__SOURCE DOCUMENT__.

I wish I was dead, I wish I could just fade away and not feel it any more. You know the only reason I didn't do it today? My sister's getting married in a few weeks and I couldn't bring myself to ruin her big day.

My counseller told me once that if you really wanted to die, then any date would do - no need to do it today - there's no hurry - put it in your diary and schedule it properly; if you really don't want to live any more, the date doesn't matter. I know the thinking behind it is that you'll've changed your mind by the time you get there, but right now, the whole scheduling-it-in-your-diary thing seems like a bloody good idea.

Saturday 4 April 2009

The people who keep me going

I'm really lucky - I have lots of fabulous friends who've really been there for me since the accident, both emotionally and physically. My mum also all she can and my sister is amazing - I know I'm really lucky.

But as hard as they try to help, and as upset as I know they get to see me in this kind of pain, they can never know what it's really like. No-one who hasn't experienced it can know what it's like.

The people who love me are always trying to come up with solutions, desperately looking for the magic cure. They regularly ask me if I've thought of 'x' or tried 'y'. Sometimes I have and sometimes I haven't; sometimes it's a good idea and sometimes it's not. I try to remember that they're doing it because it's the only thing they feel they can do to help me, but the truth is it makes me feel such a failure. It's crazy, but I feel that if I were dealing with this 'properly', if I were getting it 'right', they wouldn't need to be making these suggestions, because I would be able to cope on my own. Not only that, but each suggestion reminds me yet again that this is what my life is now, that it's not going to change, and that I didn't deserve this.

Text data extracted from the pages:
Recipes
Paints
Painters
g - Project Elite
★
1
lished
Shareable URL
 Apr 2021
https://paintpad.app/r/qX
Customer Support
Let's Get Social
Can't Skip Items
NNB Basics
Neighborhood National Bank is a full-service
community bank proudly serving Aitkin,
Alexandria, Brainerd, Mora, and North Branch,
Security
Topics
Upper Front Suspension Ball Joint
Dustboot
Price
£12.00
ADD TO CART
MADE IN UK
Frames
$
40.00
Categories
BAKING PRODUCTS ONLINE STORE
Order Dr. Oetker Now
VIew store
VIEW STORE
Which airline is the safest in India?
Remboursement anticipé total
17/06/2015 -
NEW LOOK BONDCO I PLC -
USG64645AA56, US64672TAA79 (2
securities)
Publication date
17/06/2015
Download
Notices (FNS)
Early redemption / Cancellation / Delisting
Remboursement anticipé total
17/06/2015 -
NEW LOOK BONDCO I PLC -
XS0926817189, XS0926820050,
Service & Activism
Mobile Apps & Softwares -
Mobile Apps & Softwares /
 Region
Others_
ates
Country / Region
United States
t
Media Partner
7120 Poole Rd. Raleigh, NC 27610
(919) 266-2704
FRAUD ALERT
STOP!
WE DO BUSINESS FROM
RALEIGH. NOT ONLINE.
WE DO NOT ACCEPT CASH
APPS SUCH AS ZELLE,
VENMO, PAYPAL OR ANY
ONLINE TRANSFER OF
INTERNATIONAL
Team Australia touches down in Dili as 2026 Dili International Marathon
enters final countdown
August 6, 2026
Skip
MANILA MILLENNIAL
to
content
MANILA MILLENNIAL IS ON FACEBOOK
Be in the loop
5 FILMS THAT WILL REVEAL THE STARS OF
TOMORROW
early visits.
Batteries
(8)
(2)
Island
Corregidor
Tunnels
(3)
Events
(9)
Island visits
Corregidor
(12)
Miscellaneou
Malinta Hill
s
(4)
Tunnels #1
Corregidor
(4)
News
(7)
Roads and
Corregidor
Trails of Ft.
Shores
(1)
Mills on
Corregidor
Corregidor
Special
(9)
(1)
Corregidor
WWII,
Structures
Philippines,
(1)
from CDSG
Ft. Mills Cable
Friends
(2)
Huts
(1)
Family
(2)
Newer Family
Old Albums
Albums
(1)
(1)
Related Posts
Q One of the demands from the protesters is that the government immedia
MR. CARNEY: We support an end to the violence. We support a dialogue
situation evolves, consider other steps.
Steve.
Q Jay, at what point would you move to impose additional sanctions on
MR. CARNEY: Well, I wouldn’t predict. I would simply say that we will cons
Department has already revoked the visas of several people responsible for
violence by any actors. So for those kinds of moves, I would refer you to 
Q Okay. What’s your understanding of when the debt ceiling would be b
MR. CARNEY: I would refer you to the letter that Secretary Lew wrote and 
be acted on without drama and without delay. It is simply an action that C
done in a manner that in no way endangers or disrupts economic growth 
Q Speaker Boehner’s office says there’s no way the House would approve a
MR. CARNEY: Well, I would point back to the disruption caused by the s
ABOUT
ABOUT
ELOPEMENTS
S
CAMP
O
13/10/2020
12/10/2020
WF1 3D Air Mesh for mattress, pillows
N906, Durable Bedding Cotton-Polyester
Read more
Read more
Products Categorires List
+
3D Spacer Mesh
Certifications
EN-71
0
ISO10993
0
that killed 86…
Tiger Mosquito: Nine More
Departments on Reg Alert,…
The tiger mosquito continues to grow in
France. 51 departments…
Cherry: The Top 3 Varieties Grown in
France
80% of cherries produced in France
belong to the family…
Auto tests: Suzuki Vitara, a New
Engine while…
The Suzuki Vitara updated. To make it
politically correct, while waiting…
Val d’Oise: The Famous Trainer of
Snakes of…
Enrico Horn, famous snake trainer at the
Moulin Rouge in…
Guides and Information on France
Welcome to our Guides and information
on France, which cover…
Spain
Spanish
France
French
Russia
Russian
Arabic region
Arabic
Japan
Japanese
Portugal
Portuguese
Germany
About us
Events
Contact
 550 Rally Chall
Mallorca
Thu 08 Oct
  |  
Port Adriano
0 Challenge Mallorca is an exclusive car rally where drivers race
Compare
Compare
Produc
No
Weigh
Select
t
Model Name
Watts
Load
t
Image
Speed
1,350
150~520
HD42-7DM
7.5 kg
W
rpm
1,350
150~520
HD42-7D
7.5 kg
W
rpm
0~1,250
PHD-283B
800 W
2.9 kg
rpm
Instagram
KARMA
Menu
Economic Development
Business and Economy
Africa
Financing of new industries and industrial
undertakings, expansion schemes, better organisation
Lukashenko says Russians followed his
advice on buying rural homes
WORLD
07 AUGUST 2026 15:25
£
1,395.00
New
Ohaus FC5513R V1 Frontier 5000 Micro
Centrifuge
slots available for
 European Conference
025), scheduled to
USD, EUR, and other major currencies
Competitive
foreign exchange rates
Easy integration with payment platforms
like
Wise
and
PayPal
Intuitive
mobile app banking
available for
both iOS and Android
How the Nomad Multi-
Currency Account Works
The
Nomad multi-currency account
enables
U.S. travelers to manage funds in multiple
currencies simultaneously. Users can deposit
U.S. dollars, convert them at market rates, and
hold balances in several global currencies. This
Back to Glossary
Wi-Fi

__WORK REQUEST__. Translate this sentence from the post about living with pain after an accident into Spanish: "I'm really lucky - I have lots of fabulous friends who've really been there for me since the accident, both emotionally and physically." Rely on the post alone and nothing else.

__TASK RESULT__. Tengo mucha suerte: tengo muchísimos amigos fabulosos que de verdad han estado a mi lado desde el accidente, tanto emocional como físicamente.